Se levantó de un salto del sillón dirigiéndose hacia la puerta. No sabía cómo controlar aquellos sentimientos tan violentos. Estaba furioso, quería encarar a aquel hombre tan despreciable, golpeó la puerta con un manotazo.
Desde pequeño recordaba al señor Taylor de ese modo, irrumpiendo en su casa para dar órdenes y mandar trabajo. Siempre con una actitud de superioridad y dejando ver el desprecio más absoluto que sentía por Anita.
Alfred se giró hacia su madre.
-No voy a permitir que sigas trabajando aquí. Ahora mismo te vienes a mi casa, yo cuidaré de ti -ordenó.
-Hijo, tranquilízate. El señor Taylor es el patrón y debe comportarse así. No te enfades sin razón, por favor, no quiero verte tan nervioso -le contestó Anita con voz suave y tierna mientras alargaba sus brazos hacia él.
-Madre, ahora necesitas descansar y cuidarte mucho.
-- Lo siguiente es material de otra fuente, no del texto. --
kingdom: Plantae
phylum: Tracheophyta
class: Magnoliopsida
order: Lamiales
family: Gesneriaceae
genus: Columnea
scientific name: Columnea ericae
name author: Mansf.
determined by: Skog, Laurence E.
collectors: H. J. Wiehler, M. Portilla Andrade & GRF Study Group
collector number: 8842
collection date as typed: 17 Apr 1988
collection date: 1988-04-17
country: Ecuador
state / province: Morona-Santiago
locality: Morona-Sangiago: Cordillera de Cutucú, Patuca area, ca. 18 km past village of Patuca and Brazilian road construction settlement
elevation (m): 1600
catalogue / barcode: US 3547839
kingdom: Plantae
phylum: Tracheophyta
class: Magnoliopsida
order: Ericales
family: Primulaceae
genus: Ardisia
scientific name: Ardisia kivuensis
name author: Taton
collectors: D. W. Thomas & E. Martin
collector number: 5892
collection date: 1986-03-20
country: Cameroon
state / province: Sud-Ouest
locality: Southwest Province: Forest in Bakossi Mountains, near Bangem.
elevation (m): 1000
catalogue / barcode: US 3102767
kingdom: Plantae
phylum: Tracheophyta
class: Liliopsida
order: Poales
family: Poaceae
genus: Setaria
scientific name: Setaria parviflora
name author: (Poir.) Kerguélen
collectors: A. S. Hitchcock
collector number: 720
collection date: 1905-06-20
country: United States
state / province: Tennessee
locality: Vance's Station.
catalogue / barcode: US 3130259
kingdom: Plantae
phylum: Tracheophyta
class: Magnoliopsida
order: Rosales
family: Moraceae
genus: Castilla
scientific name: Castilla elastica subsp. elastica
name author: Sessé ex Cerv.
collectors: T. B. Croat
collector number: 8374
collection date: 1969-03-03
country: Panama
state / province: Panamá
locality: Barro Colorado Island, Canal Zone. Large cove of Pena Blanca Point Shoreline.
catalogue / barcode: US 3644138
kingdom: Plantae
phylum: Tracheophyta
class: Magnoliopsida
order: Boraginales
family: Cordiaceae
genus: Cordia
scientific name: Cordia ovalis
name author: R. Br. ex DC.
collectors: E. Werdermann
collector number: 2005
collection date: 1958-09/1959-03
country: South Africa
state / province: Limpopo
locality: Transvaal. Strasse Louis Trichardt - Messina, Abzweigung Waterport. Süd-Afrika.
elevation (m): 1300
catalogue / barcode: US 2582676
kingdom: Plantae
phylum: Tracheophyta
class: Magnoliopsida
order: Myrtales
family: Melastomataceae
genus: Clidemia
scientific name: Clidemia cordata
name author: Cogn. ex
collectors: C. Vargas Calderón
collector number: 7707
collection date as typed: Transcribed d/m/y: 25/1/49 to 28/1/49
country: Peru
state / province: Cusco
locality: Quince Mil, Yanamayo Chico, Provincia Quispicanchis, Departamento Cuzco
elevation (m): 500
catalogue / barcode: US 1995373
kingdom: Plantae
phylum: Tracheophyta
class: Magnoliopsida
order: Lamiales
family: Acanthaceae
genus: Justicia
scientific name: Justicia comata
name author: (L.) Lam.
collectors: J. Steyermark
No debes trabajar más, llevas toda la vida haciéndolo. Deja de pensar por una vez en los patrones y en sus fiestas; piensa en ti, en mejorarte... ven conmigo a casa, ¿sí? -propuso Alfred esta vez más calmado y rodeando los hombros de Anita con un brazo.
-No te preocupes porque los modales del señor Taylor a mí no me duelen. Verás, hijo, en esta casa me necesitan. Sobre todo la señora Linda.. Va apagándose, poco a poco, día tras día, quedándose sin fuerzas y en soledad. Ella sólo me tiene a mí y debo estar a su lado, ¡pobre señora Linda! -dijo Anita con un suspiro.